The medical care system in US immigration detention is dangerously inadequate, with unique consequences for women, and improving health care for immigration detainees should be a top priority for the new administration.
Human Rights Watch and the Florida Immigrant Advocacy Center said in documented numerous instances in which Immigration and Customs Enforcement (ICE) botched, delayed or denied medical care, causing suffering and even death.
The 78-page Human Rights Watch report, "
Detained and Dismissed: Women's Struggles to Obtain Health Care in United States Immigration Detention," documents dozens of cases in which the immigration agency's medical staff either failed to respond at all to health problems of women in detention or responded only after considerable delays.
"Women in detention described violations such as shackling pregnant detainees or failing to follow up on signs of breast and cervical cancer, as well as basic affronts to their dignity," said Meghan Rhoad, researcher in the women's rights division at Human Rights Watch.

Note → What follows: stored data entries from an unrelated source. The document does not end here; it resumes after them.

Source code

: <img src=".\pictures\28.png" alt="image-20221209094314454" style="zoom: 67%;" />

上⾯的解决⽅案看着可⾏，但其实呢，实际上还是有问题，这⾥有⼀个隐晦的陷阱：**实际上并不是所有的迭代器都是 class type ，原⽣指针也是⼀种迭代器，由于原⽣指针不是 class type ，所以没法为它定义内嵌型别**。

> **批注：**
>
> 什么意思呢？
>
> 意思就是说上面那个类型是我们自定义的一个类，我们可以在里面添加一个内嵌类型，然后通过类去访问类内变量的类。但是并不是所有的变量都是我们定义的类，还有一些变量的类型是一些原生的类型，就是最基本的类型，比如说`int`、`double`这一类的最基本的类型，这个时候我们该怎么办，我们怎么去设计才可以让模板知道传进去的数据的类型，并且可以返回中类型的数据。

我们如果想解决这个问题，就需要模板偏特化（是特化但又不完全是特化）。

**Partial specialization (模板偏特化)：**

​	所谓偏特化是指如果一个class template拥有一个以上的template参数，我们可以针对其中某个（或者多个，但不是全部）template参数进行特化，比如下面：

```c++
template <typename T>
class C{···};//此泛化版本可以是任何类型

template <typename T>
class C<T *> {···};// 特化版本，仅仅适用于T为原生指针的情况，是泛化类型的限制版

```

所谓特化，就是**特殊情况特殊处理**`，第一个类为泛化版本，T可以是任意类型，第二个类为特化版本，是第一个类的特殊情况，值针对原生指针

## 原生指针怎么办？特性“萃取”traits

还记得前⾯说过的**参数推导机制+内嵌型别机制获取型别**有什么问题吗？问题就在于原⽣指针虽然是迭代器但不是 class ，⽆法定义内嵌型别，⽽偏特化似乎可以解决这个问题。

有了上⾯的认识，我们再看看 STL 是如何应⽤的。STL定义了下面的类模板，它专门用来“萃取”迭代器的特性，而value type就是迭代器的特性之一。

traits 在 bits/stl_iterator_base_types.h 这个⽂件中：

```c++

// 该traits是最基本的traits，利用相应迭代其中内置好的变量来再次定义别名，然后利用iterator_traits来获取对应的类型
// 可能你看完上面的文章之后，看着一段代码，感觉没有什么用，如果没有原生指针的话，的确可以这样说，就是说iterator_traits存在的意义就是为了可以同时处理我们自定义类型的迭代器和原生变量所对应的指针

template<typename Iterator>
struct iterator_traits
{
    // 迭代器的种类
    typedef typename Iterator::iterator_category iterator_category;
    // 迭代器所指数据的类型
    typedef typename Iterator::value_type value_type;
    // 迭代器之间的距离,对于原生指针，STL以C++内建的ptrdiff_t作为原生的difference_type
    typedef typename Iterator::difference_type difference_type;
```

Women described struggling to obtain potentially life-saving services such as Pap smears to detect cervical cancer, mammograms to check for breast cancer, pre-natal care, counseling for survivors of violence, and even basic supplies such as sanitary pads or breast pumps for nursing mothers. The obstacles to health services included inadequate communication about available services, unexplained delays in treatment, unwarranted denial of services, breaches of confidentiality, and failure to transfer medical records. When women were denied services, complaint mechanisms were ineffective.
The Human Rights Watch report is based on visits to nine detention centers in Florida, Texas, and Arizona, and interviews with 48 women detained or recently released from immigration detention, detention facility staff and health care providers, immigration officials, immigration attorneys and advocates. Additional research was conducted in the New York and Washington, DC, metropolitan areas.